A Recipe using Salmon Fillets – They’re Easy to Buy and Cook

Since I moved to London, my biggest obstacle to making steamed fish was the requirement to buy a fresh whole fish. Firstly, not all supermarkets have a fish counter. Secondly, I don’t go to the supermarket every day. In fact, since the start of Coronavirus, I’ve been limiting my supermarket visits to once per week.

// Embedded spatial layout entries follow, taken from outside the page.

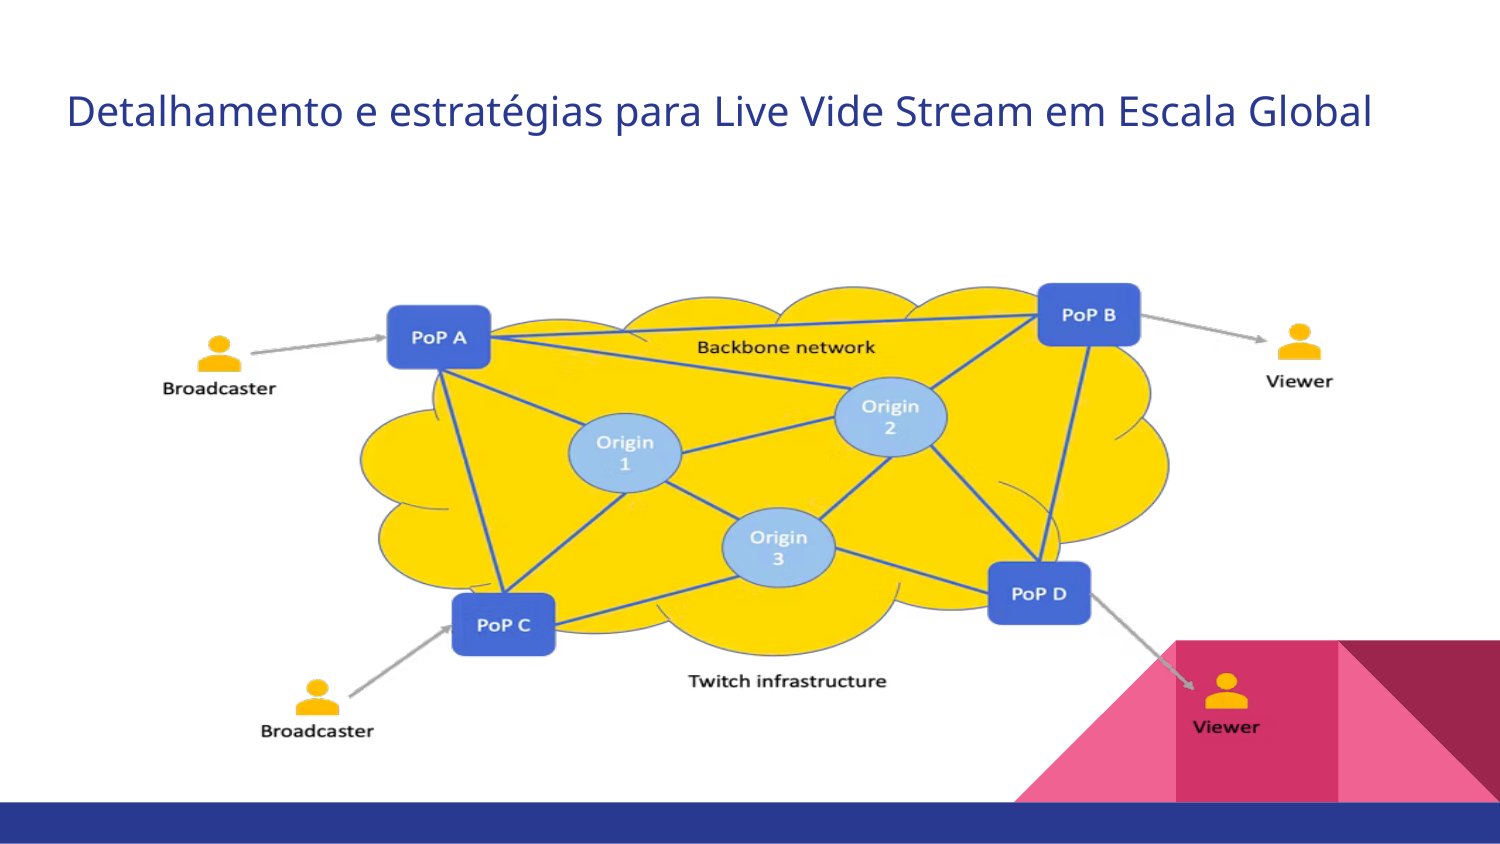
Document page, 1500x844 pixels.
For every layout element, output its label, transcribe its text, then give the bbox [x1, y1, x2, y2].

title Detalhamento e estratégias para Live Vide Stream em Escala Global [51, 67, 1449, 167]
picture [148, 282, 1369, 754]
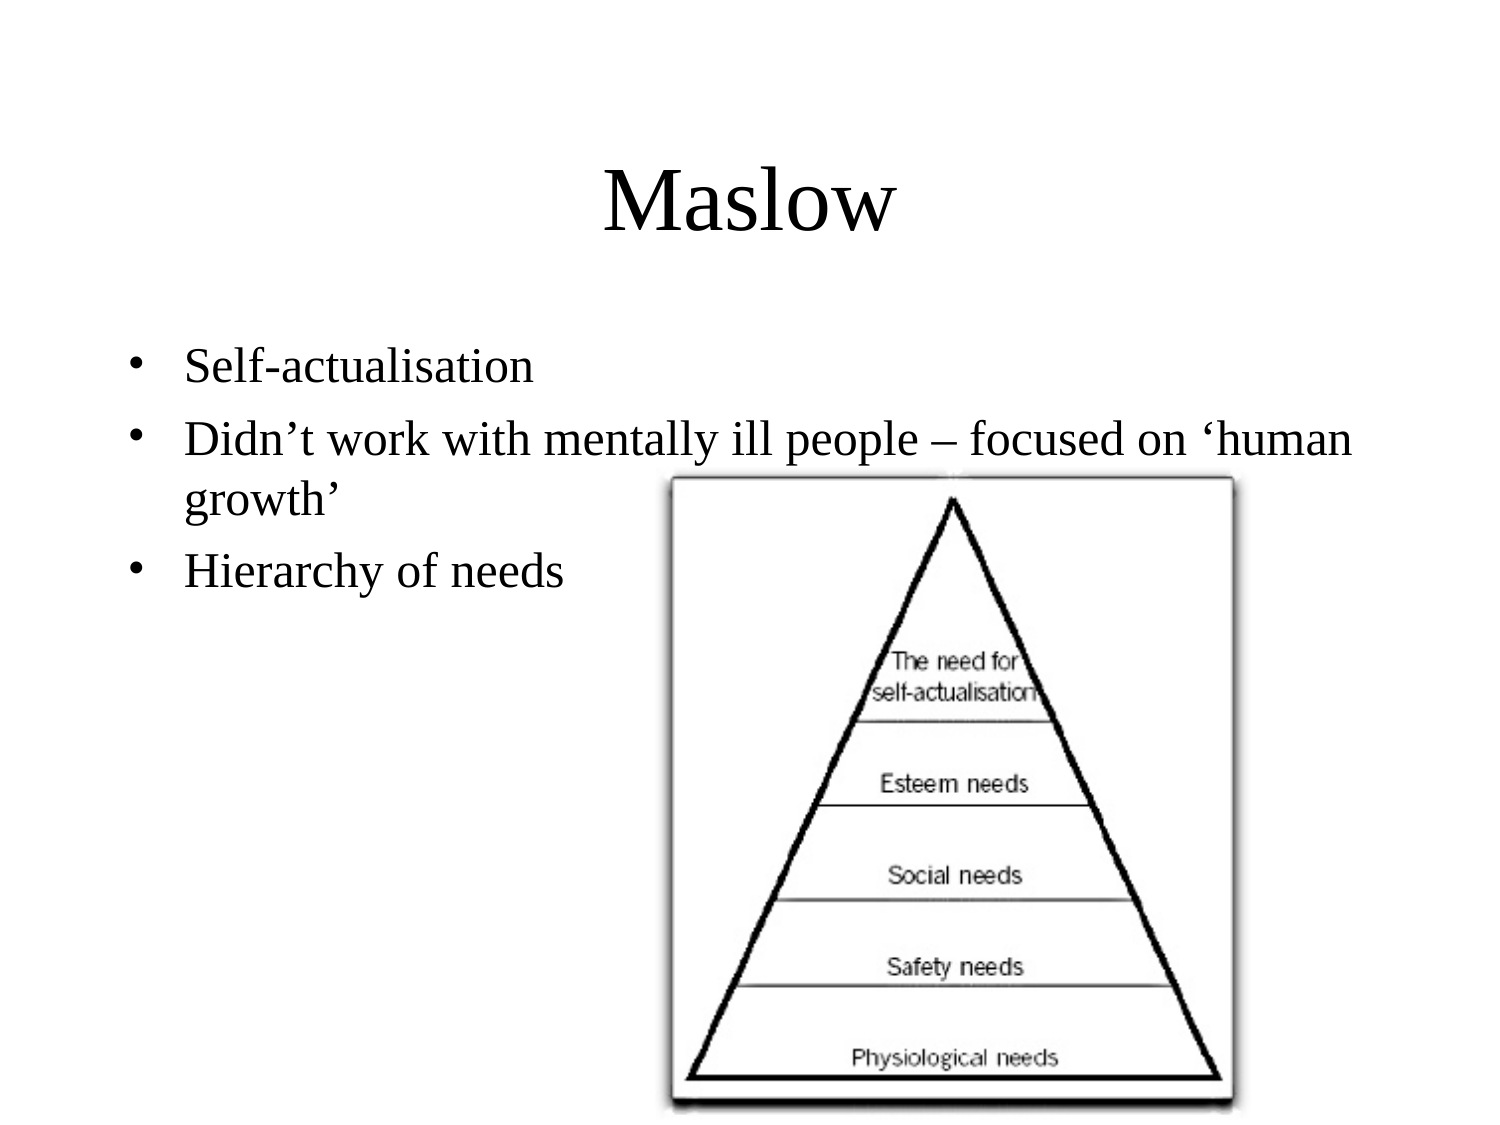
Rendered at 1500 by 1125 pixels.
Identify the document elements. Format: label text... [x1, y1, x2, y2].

picture [655, 467, 1251, 1123]
title Maslow [112, 99, 1388, 288]
list Self-actualisation Didn’t work with mentally ill people – focused on ‘human growth’ Hierarchy of needs [112, 324, 1388, 1000]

So, in order to get a Cantonese-style fish fix, I started making this pan-fried salmon dish. The key differences to the traditional dish are:

  • I use salmon fillets, instead of a whole fish (whole sea bass)
    • Salmon fillets are easy to find in supermarkets, even the smaller “express” ones
    • They’re usually boneless
    • They’re easy to cook and handle
  • I pan-fry the fish instead of steaming it
    • The fish doesn’t have to be as fresh if you’re pan-frying it
    • The whole process uses one pan only

In general, it’s very straight forward to make, and only takes about 15 minutes in total.

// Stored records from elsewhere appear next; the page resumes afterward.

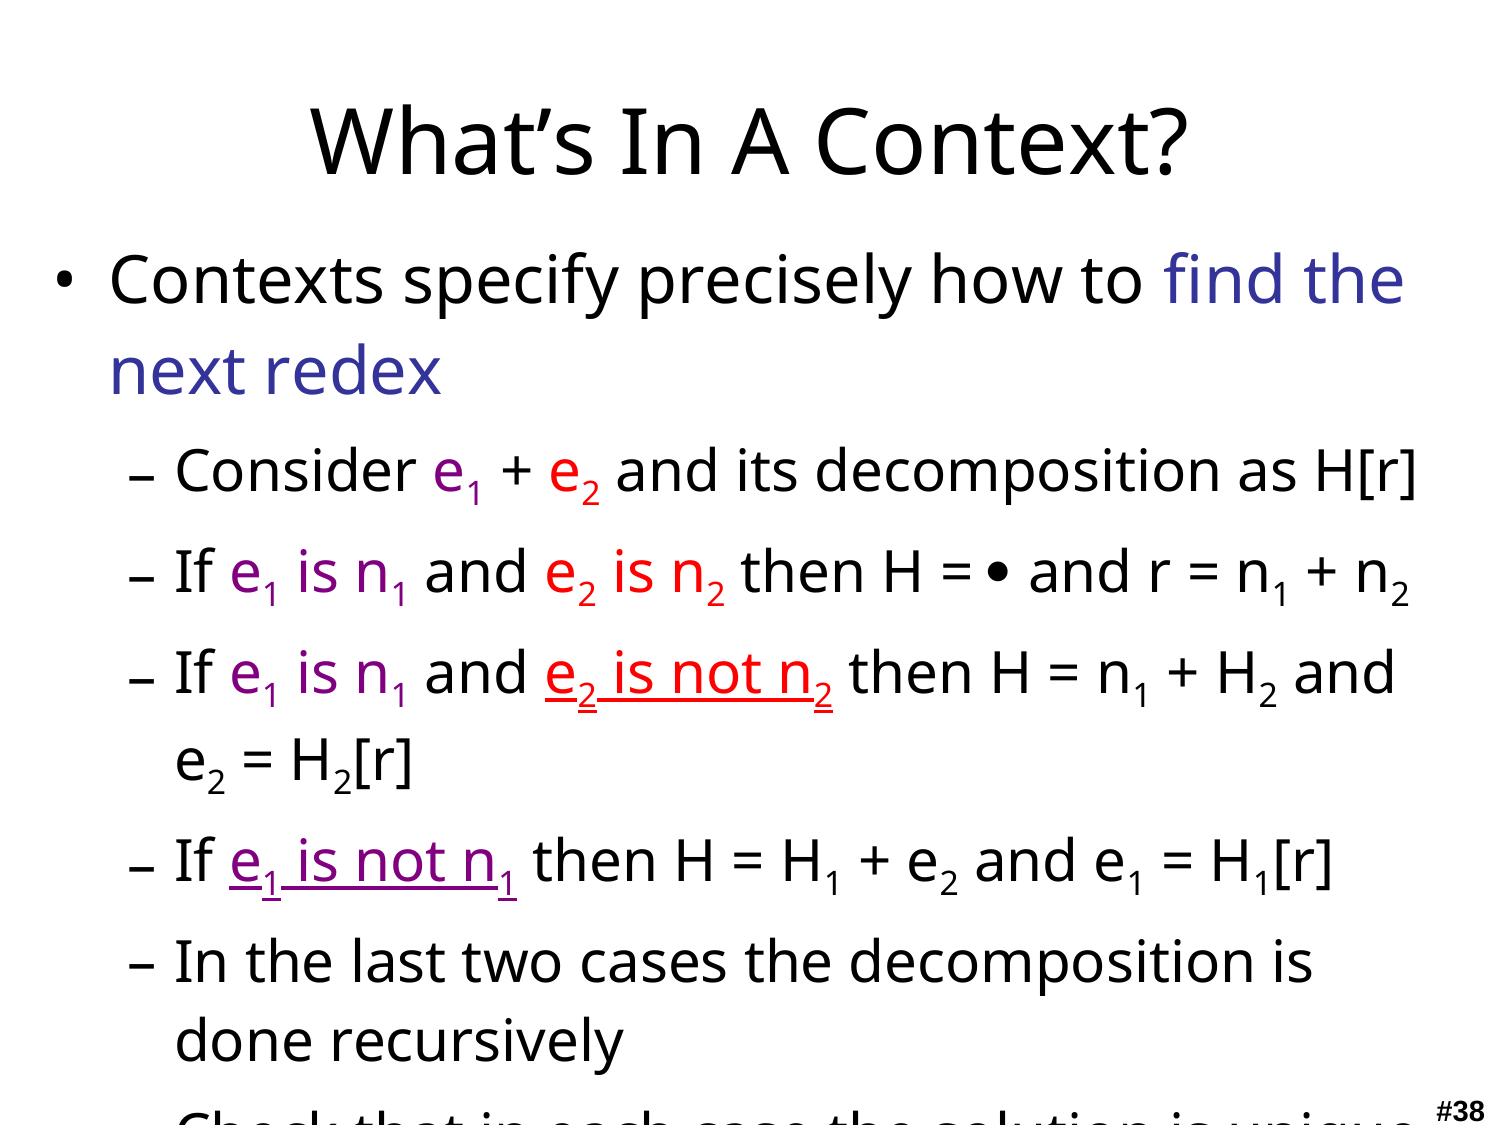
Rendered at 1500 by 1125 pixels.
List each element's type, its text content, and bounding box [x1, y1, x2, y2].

title What’s In A Context? [75, 45, 1426, 224]
list Contexts specify precisely how to find the next redex Consider e1 + e2 and its decomposition as H[r] If e1 is n1 and e2 is n2 then H =  and r = n1 + n2 If e1 is n1 and e2 is not n2 then H = n1 + H2 and e2 = H2[r] If e1 is not n1 then H = H1 + e2 and e1 = H1[r] In the last two cases the decomposition is done recursively Check that in each case the solution is unique [37, 224, 1463, 1074]
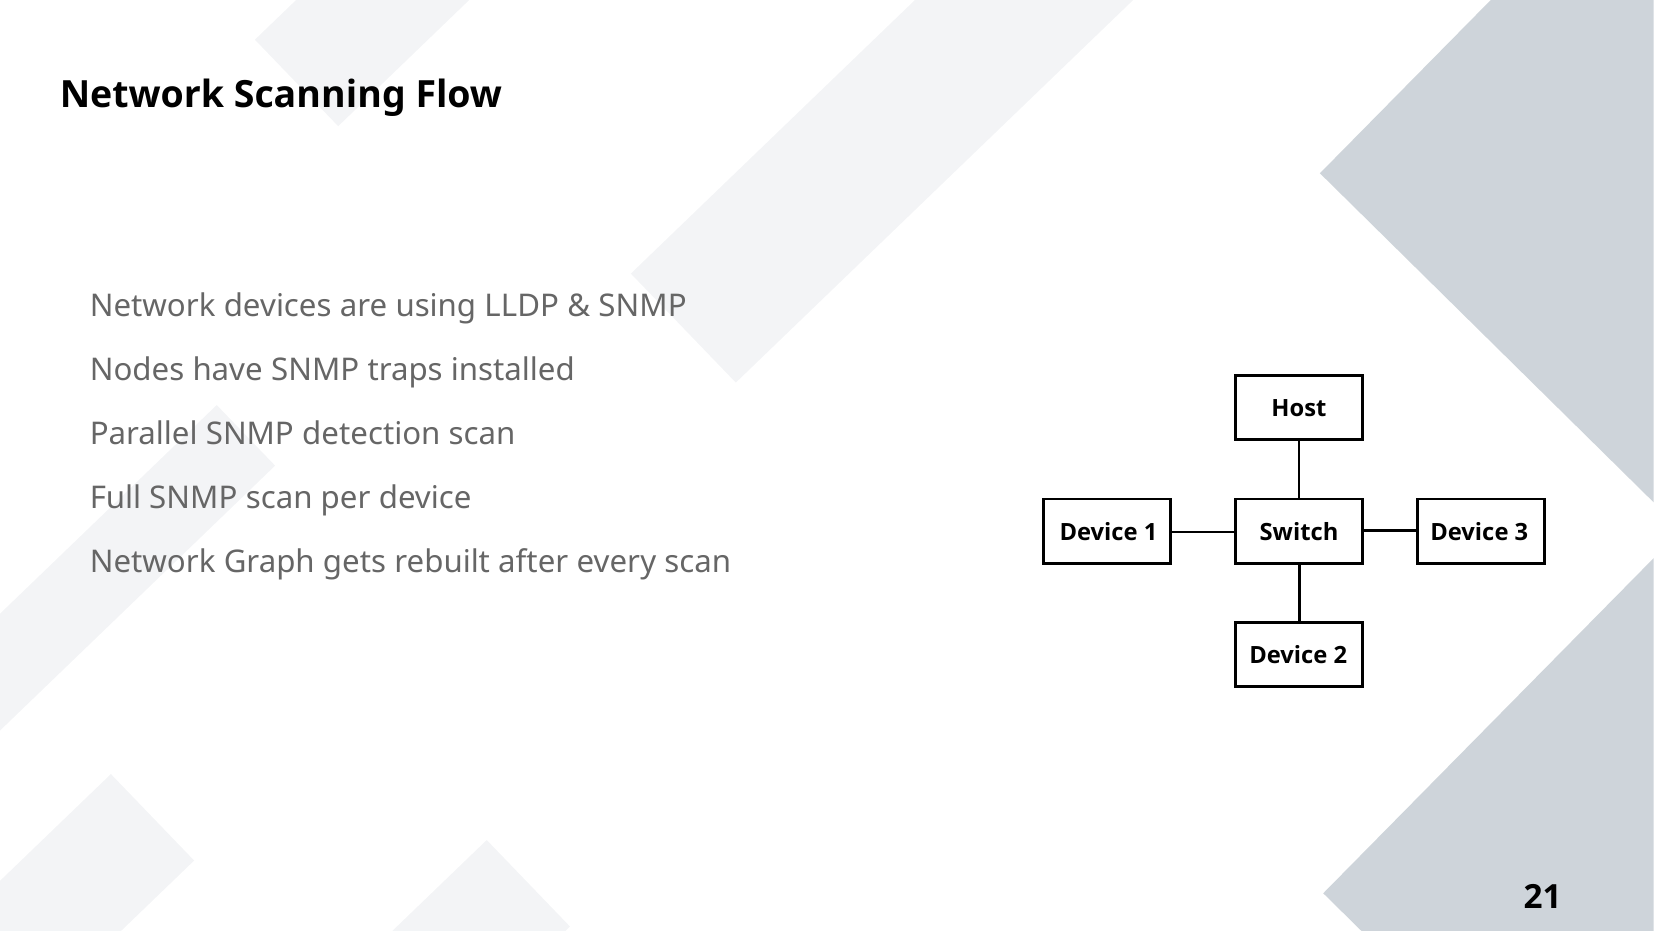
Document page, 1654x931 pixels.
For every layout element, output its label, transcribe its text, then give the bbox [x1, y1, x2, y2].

text_box [963, 195, 1636, 867]
text_box Network devices are using LLDP & SNMP Nodes have SNMP traps installed Parallel SNMP detection scan Full SNMP scan per device Network Graph gets rebuilt after every scan [75, 253, 916, 552]
text_box <number> [1508, 866, 1654, 922]
text_box Network Scanning Flow [45, 60, 788, 121]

Cooking times for Salmon Fillet

In the left-side photo above, I used two salmon fillets from the tail-end. They were about 2-3 cm at the thickest parts. For these, pan-frying for 4 mins in total was perfect.

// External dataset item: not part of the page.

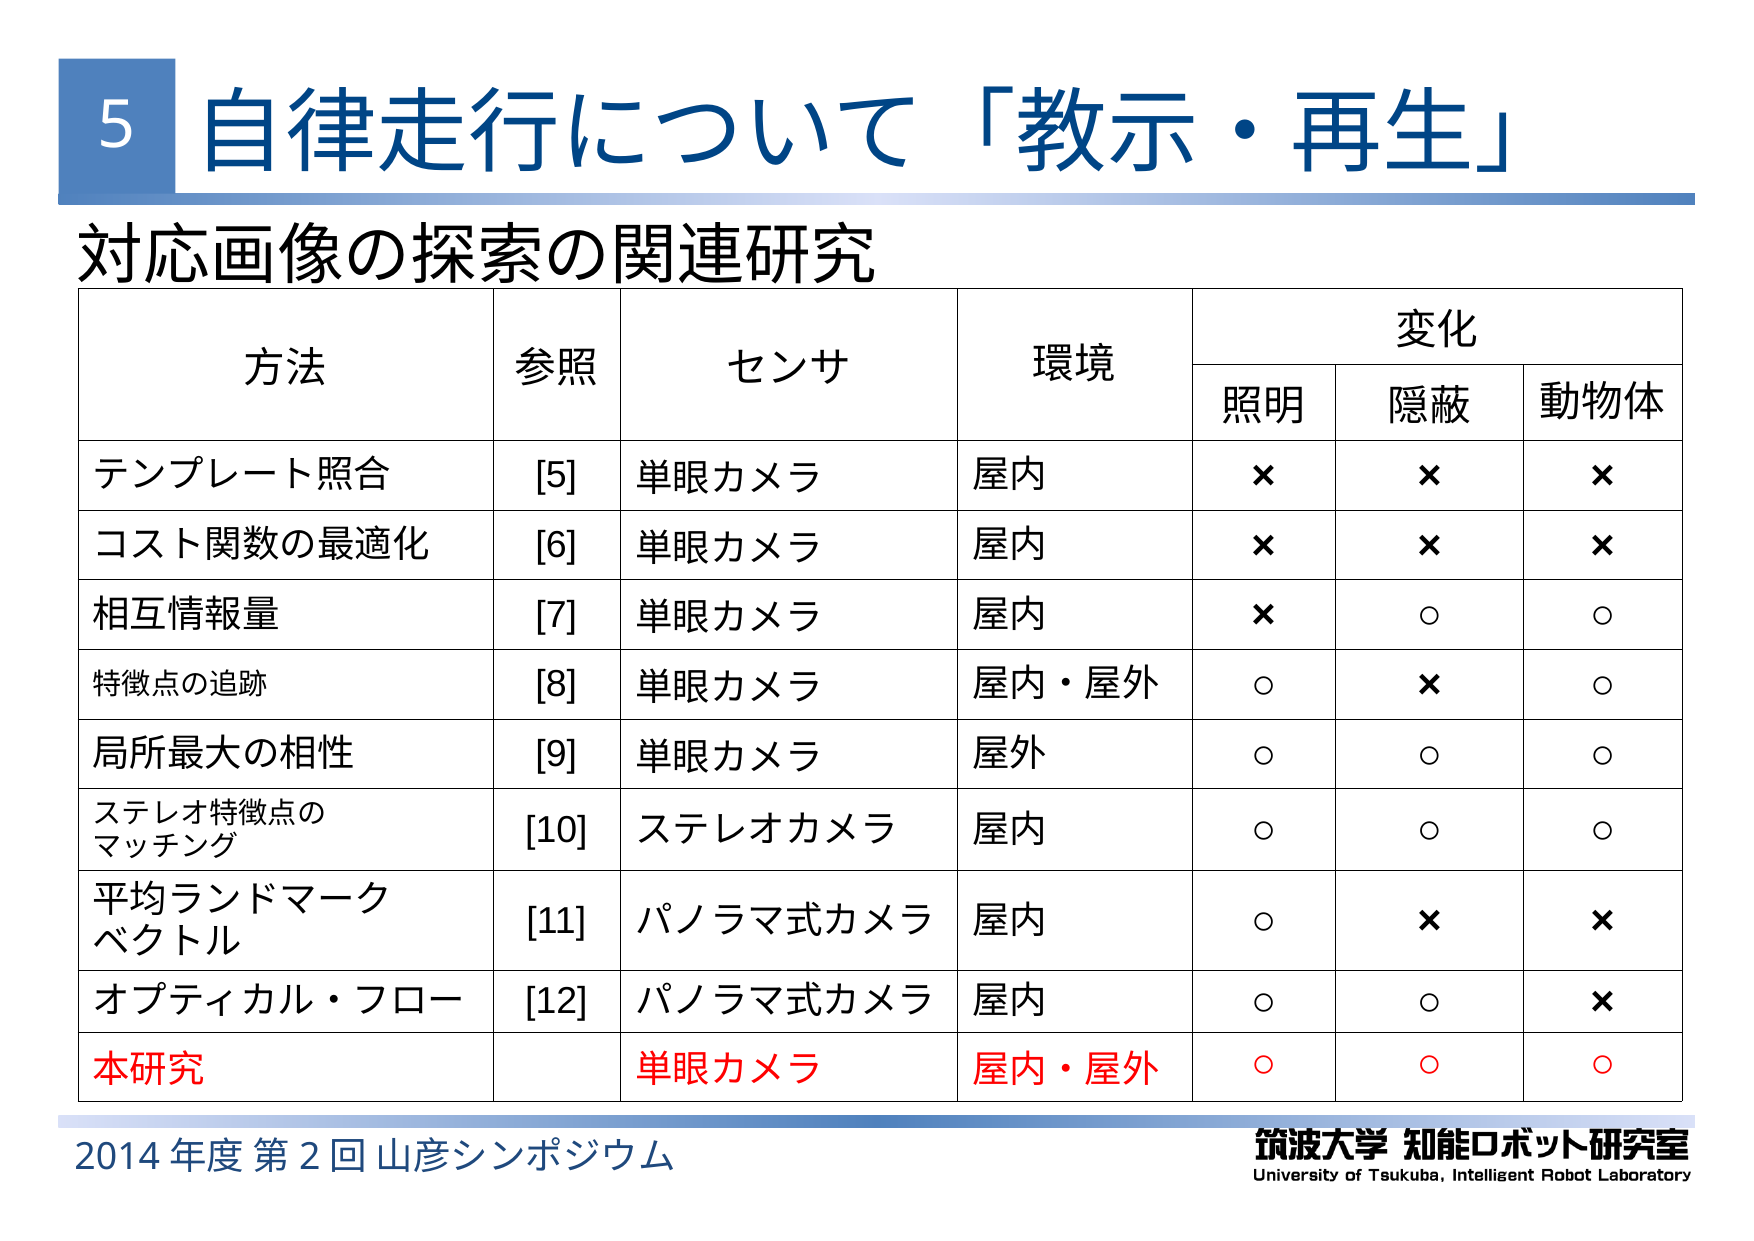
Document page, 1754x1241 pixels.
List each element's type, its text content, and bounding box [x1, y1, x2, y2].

For the fillets on the right-side photo, I pan-fried them for about 6 mins in total.

Leave a comment and let me know what you think of this recipe. Remember to tag me on Instagram too!

Cantonese-Fusion Pan-Fried Salmon with Soy Sauce

This dish attempts to mimic the flavours of the classic Cantonese steamed fish which my family would always eat for dinner in Hong Kong. Using salmon and pan-frying the fish are two tweaks I made to create a more accessible and easy-to-control recipe.
Prep Time 5 mins
Cook Time 10 mins
Course Main Course
Cuisine Chinese
Servings 2


  • 1-2 tbsp oil sunflower
  • 2 salmon fillets
  • 2 tbsp ginger roughly chopped
  • 2 garlic cloves minced
  • 2-4 spring onions chopped in 1 inch pieces
  • 1 large handful of coriander roughly chopped

Soy sauce mix

  • 4 tbsp light soy sauce
  • 3 tbsp water
  • 1 tsp granulated sugar
  • ¼ tsp salt


  • Add 1 tbsp of frying oil (I use sunflower oil) to a pan. Pan fry the salmon fillets1 on high heat, for 4-6 mins2 in total
  • Remove salmon from pan and place them on a dish skin-side up. Use a dish that can hold sauce.
  • Add a bit more oil (½ tbsp) to the pan, fry ginger, garlic and spring onions for about 2-3 mins.
  • Pour in the soy sauce mixture. Be careful, as you'll hear a large "tsss" noise, and the mix will bubble vigorously away. This process takes 20 seconds.
  • Meanwhile, place the coriander on top of the salmon on the plate.
  • Pour soy sauce mix all over the salmon fillets.
  • Serve with white rice, to soak up all the delicious sauces.


  1. I recommend taking the salmon fillets out of the fridge about 1 hour before cooking, so they reach room temperature, and cook more evenly. This is when the cooking time is more accurate as well. If you don't have time for that, you might need to cook them for 1-1.5 mins longer.
  2. For salmon fillets which are approx. 4cm thick, I would cook them for 6 mins in total, for the tail-end of salmon fillets which are about 2-3cm thick, I would cook them for 4 mins in total.